An exchange with Ani DiFranco
By James Conaway | From Preservation | November/December 2004
Ani DiFranco is a Grammy Award–winning singer and songwriter who recently helped renovate the historic Asbury Delaware United Methodist Church in Buffalo.
How did you happen to save a 130-year-old church?
My best friend and manager, Scot Fisher, has been on a personal crusade in Buffalo to stop the city government from razing our architectural heritage. Scot heard about this beautiful red sandstone church that was about to be taken down. It was mothballed and on the market, but it didn't have to be demolished. We thought that maybe the church would be a good space for our company, Righteous Babe Records. Our karma was wrapped up in the place already.
We're opening two music venues there, a big one in the sanctuary, which holds about 1,200 people, and a club located downstairs, in the crypt. Also, the Hallwalls Contemporary Arts Center, a nonprofit organization that presents all sorts of avant-garde art to the community, will have a gallery, a performance space, and offices there. So the church will be a real artistic epicenter.
Why Buffalo when you could live anywhere?
Both Scot and I are from Buffalo. We started our company there, and when I'm not working and traveling, I like to go home. We decided many years ago against New York City because Buffalo is so much more affordable, and it's a beautiful place to live.
Do you live in an old house?
Yes, a brick house, c. 1910. We renovated it. Scot was a contractor and carpenter before I met him about 10 years ago, and he has the skills. In fact, I worked for him originally, as a grunt. I could knock down walls, but I wasn't able to put them up. Scot's a building fixer from way back.
Where does your interest in old houses come from?
I was born into an awareness of how important the infrastructure of our cities, especially architecture, is in people's lives. My mother is an architect and my father a structural engineer, so even as a child I saw the value of renovation. My mother belonged to an organization, called Women for Downtown, that worked to enlighten people about beautiful old structures—structures that embodied our spirit, our history, and our souls. I was aware that our physical environment affects our emotional lives and our feelings about community.

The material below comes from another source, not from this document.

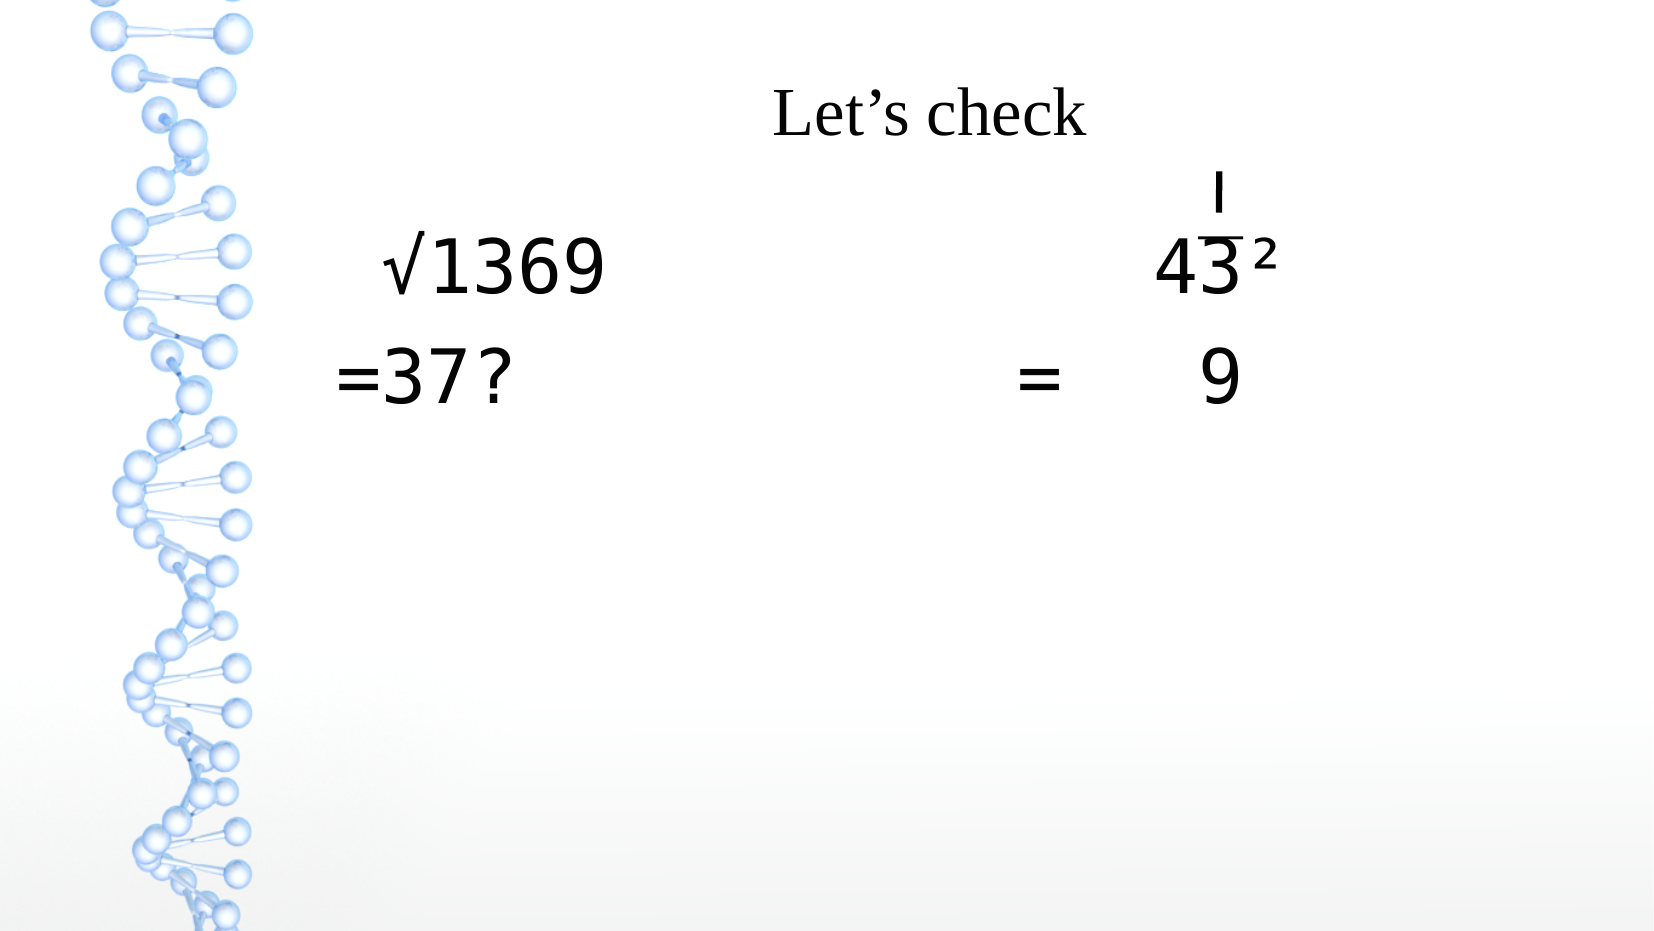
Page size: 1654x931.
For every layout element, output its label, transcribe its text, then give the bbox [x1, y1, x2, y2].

Living in an old house now, opening my kitchen door with its old knob, touching it every day, I think of how many people over the past 100 years have walked through that doorway. I think about how I'm connected to things that came before me and to things that will come after me. That kind of an experience reinforces my humanity. I really feel for children who grow up in suburbs in brand-new houses on brand-new streets and who go to brand-new schools where there's no history. I wonder how people can feel connected to those kinds of places.
Why did you record your recent album Educated Guess on vintage, reel-to-reel equipment?

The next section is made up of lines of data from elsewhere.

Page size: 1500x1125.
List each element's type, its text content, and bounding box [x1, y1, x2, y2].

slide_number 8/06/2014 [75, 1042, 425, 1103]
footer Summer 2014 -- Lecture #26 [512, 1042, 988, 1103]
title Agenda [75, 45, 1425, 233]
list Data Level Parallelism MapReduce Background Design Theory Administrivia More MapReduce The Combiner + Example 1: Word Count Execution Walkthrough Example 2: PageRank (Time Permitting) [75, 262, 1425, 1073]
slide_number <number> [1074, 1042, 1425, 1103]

I like exploring many different formats. My sensibilities tend toward older gear, simple stuff that works well and does what I want it to, as opposed to this new digital gear that does a million and one things and doesn't work well. I'm a simple gal. I play guitar and write songs, and just getting an old tape machine and a couple of simple compressors and laying down the songs in a basic, honest way felt right to me. Plus, I recorded the album in my old house in Buffalo. You can hear how that environment—the wood rooms and high ceilings—affects the sound.

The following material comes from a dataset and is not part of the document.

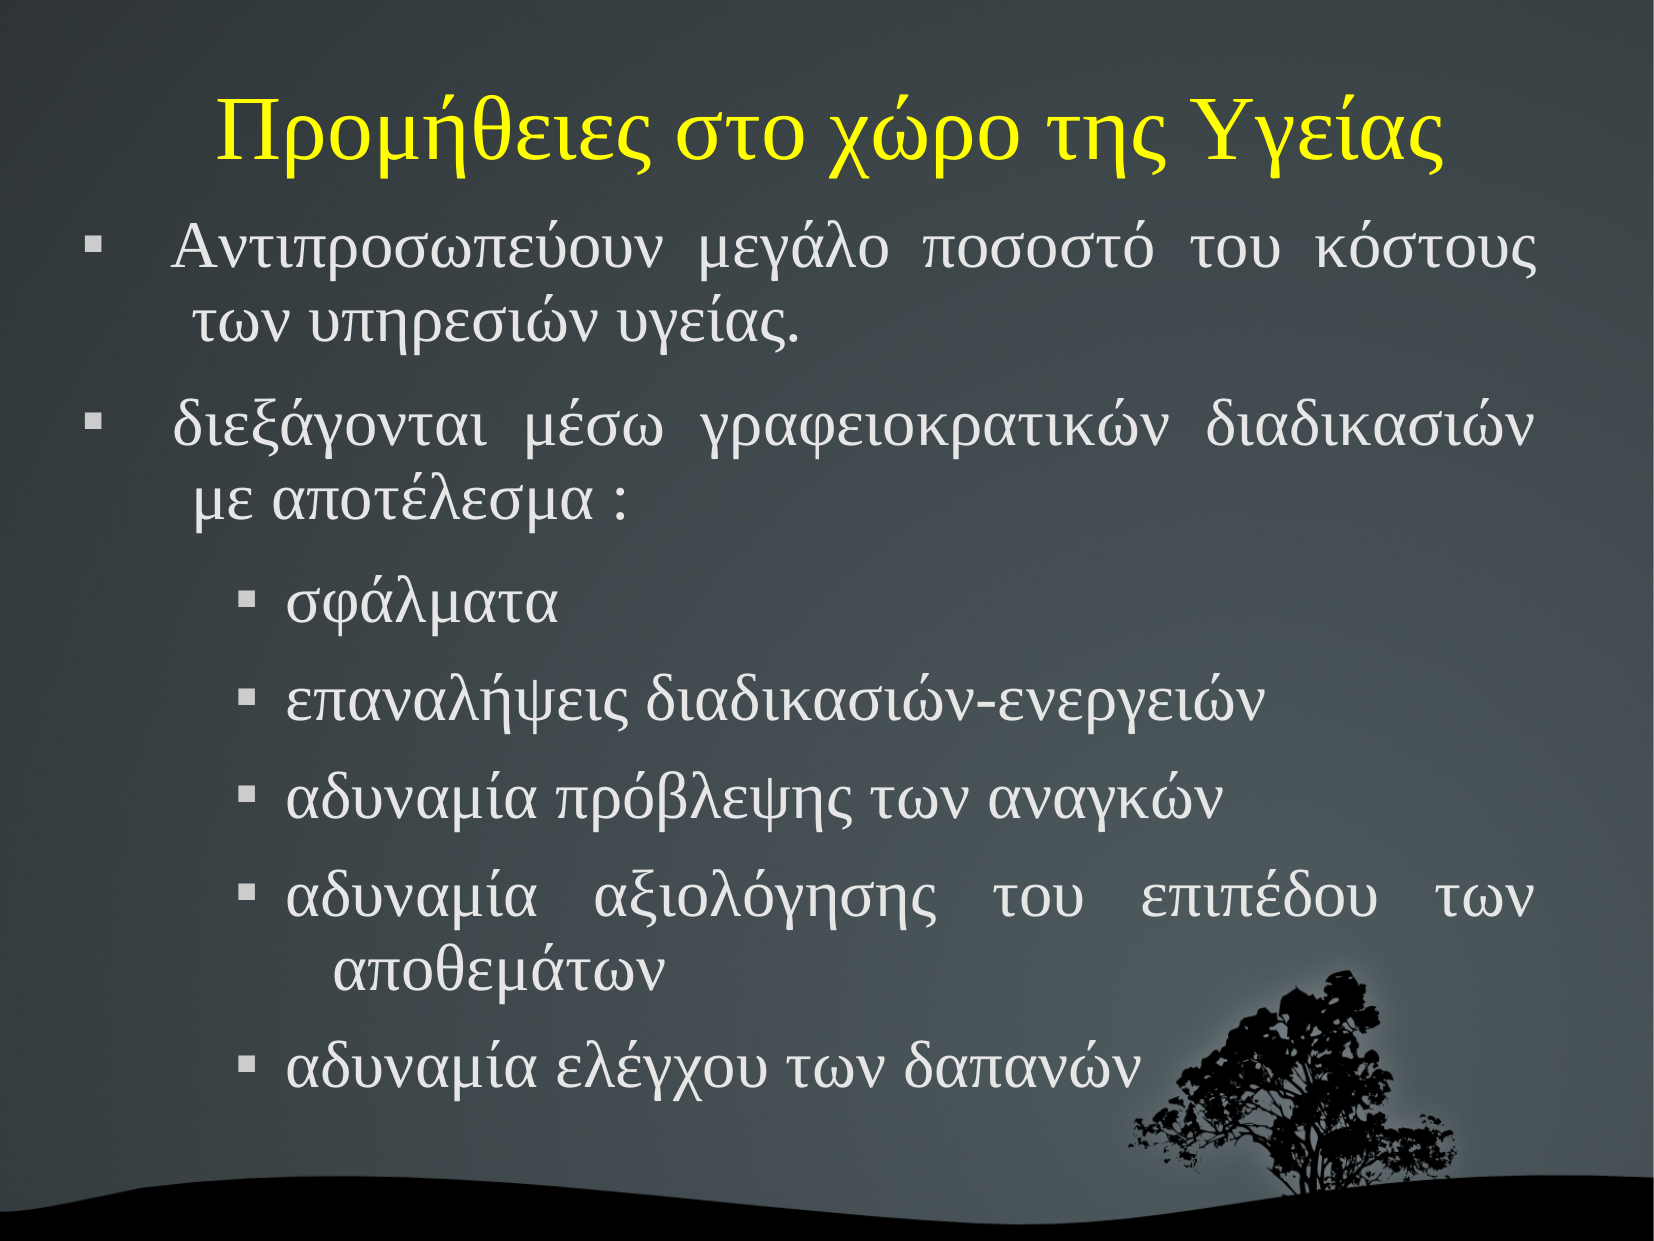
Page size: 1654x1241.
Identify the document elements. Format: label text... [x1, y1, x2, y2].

list Αντιπροσωπεύουν μεγάλο ποσοστό του κόστους των υπηρεσιών υγείας. διεξάγονται μέσω γραφειοκρατικών διαδικασιών με αποτέλεσμα : σφάλματα επαναλήψεις διαδικασιών-ενεργειών αδυναμία πρόβλεψης των αναγκών αδυναμία αξιολόγησης του επιπέδου των αποθεμάτων αδυναμία ελέγχου των δαπανών [49, 208, 1538, 1201]
picture [0, 0, 1654, 1241]
title Προμήθειες στο χώρο της Υγείας [75, 32, 1564, 226]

How can preservationists connect with younger people?
Through an awareness of cities, which are the heart of society. That's where people come together to interact, where cultural life is rooted. Fear has driven a lot of people out of cities over the past several decades, and misguided local governments have been tearing down buildings, erasing our history. The countryside is disappearing, as well, with farmland being turned into sprawling subdivisions. I think all this indicates a sickness in our society. I speak to these problems through my songs. I have one called "Subdivison" that's about white flight from Buffalo, about how the place became a kind of evacuated city.
Much of our physical heritage has already been destroyed. When Scot catches wind of an old building in trouble, he tries to stop it from being destroyed. Sometimes we'll just go and watch an old brownstone being torn down. It's like watching someone get killed. And not only are buildings being demolished, but the rubble and debris get thrown away as well. Often we scrounge around the bricks and old stones of a razed building, hoping we can reuse them. It's preservation in the sense that we pull the truck up, dust off the bricks, put them in piles, and try to find someplace to use them. What can you do but try to live by example?